The site is maintained by the Archaeological Survey of India, which has organized multi-year cleaning projects to restore discolored areas on the Taj Mahal’s facade caused by air pollution and excretions from insects coming from the adjacent Yamuna River.
The most recognizable feature of the Taj Mahal is the large, white, domed mausoleum, which is surrounded by four tall minarets on each corner. The exterior is made of white marble.
The main building contains two cenotaphs memorializing Shah Jahan and Mumtaz Mahal. A cenotaph is a Greek word that means “empty tomb.” The couple is actually interred in sarcophagi underneath.
The cenotaphs and the screen surrounding them are covered in intricately designed mosaics made of semi-precious stones.
On either side of the Taj Mahal are two buildings made of red sandstone: a mosque and an assembly hall.
The grounds also include gardens and a long reflecting pool.
1628 - Shah Jahan becomes emperor as part of the Mughal dynasty, ruling northern India.
1631 - His wife, Mumtaz Mahal, dies during childbirth.
1632 - Construction of the Taj Mahal begins. It is estimated that about 20,000 workers helped build the structure.
1648 - The main mausoleum of the Taj Mahal is completed.
1653 - Additional features, including a mosque, guest house and courtyard are completed.
1666 - Shah Jahan dies and his remains are interred next to Mumtaz Mahal beneath the Taj Mahal complex.
1861 - The Archaeological Survey of India (ASI) is founded in order to help preserve and restore Indian monuments and historical sites.
1899-1905 - Britain’s Lord Curzon serves as the Viceroy of India. During his tenure, he orders the restoration of certain historic places, including the Taj Mahal.
1983 - UNESCO designates the Taj Mahal as a World Heritage site.
July 7, 2007 - The Taj Mahal is named one of the “New Seven Wonders of the World.” as part of an online marketing campaign.
October 2017 - The Taj Mahal is one of a number of sites excluded from a brochure issued by Uttar Pradesh’s tourism department. Referencing Yogi Adityanath, the chief minister of Uttar Pradesh’s explanation that the monument is not “reflective of Indian culture,” Swapan Dasgupta, a BJP member of the upper house of the Indian Parliament, tells CNN that any controversy has been blown out of proportion.
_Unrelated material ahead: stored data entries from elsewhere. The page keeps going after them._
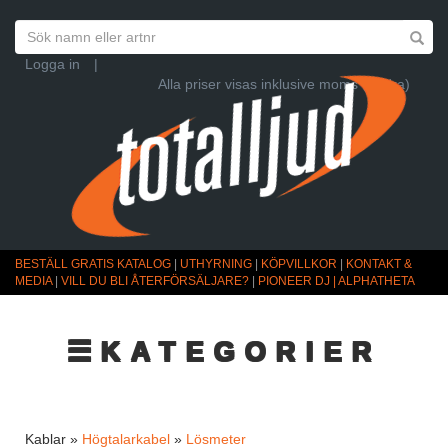
Logga in
|
Alla priser visas inklusive moms (Ändra)
BESTÄLL GRATIS KATALOG
|
UTHYRNING
|
KÖPVILLKOR
|
KONTAKT &
MEDIA
|
VILL DU BLI ÅTERFÖRSÄLJARE?
|
PIONEER DJ | ALPHATHETA
☰KATEGORIER
Kablar »
Högtalarkabel
»
Lösmeter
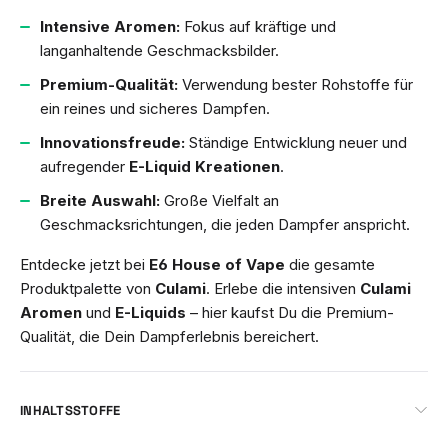
Intensive Aromen:
Fokus auf kräftige und
langanhaltende Geschmacksbilder.
Premium-Qualität:
Verwendung bester Rohstoffe für
ein reines und sicheres Dampfen.
Innovationsfreude:
Ständige Entwicklung neuer und
aufregender
E-Liquid Kreationen
.
Breite Auswahl:
Große Vielfalt an
Geschmacksrichtungen, die jeden Dampfer anspricht.
Entdecke jetzt bei
E6 House of Vape
die gesamte
Produktpalette von
Culami
. Erlebe die intensiven
Culami
Aromen
und
E-Liquids
– hier kaufst Du die Premium-
Qualität, die Dein Dampferlebnis bereichert.
INHALTSSTOFFE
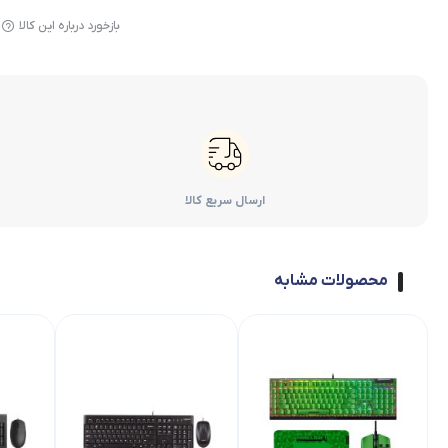
بازخورد درباره این کالا
ارسال سریع کالا
محصولات مشابه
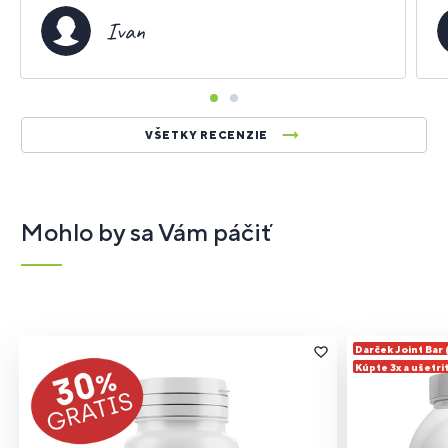
Ivan
VŠETKY RECENZIE
Mohlo by sa Vám páčiť
Darček Joint Bar
Kúpte 3x a ušetri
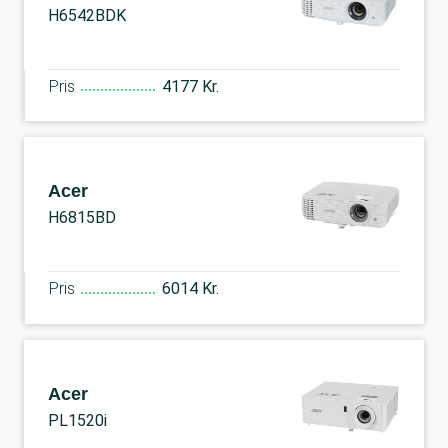
H6542BDK
Pris
4177 Kr.
Acer
H6815BD
Pris
6014 Kr.
Acer
PL1520i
April 1, 2018 - A three-hour limit for Taj Mahal visitors is implemented.
May 9, 2018 - India’s Supreme Court orders the ASI to do a better job with its restoration plan, as discoloration and stains on the Taj Mahal’s exterior have not been resolved as promised.
June 14, 2021 - The ASI issues a statement that the monuments and museums closed due to the coronavirus pandemic will reopen June 16, with protective guidelines in place.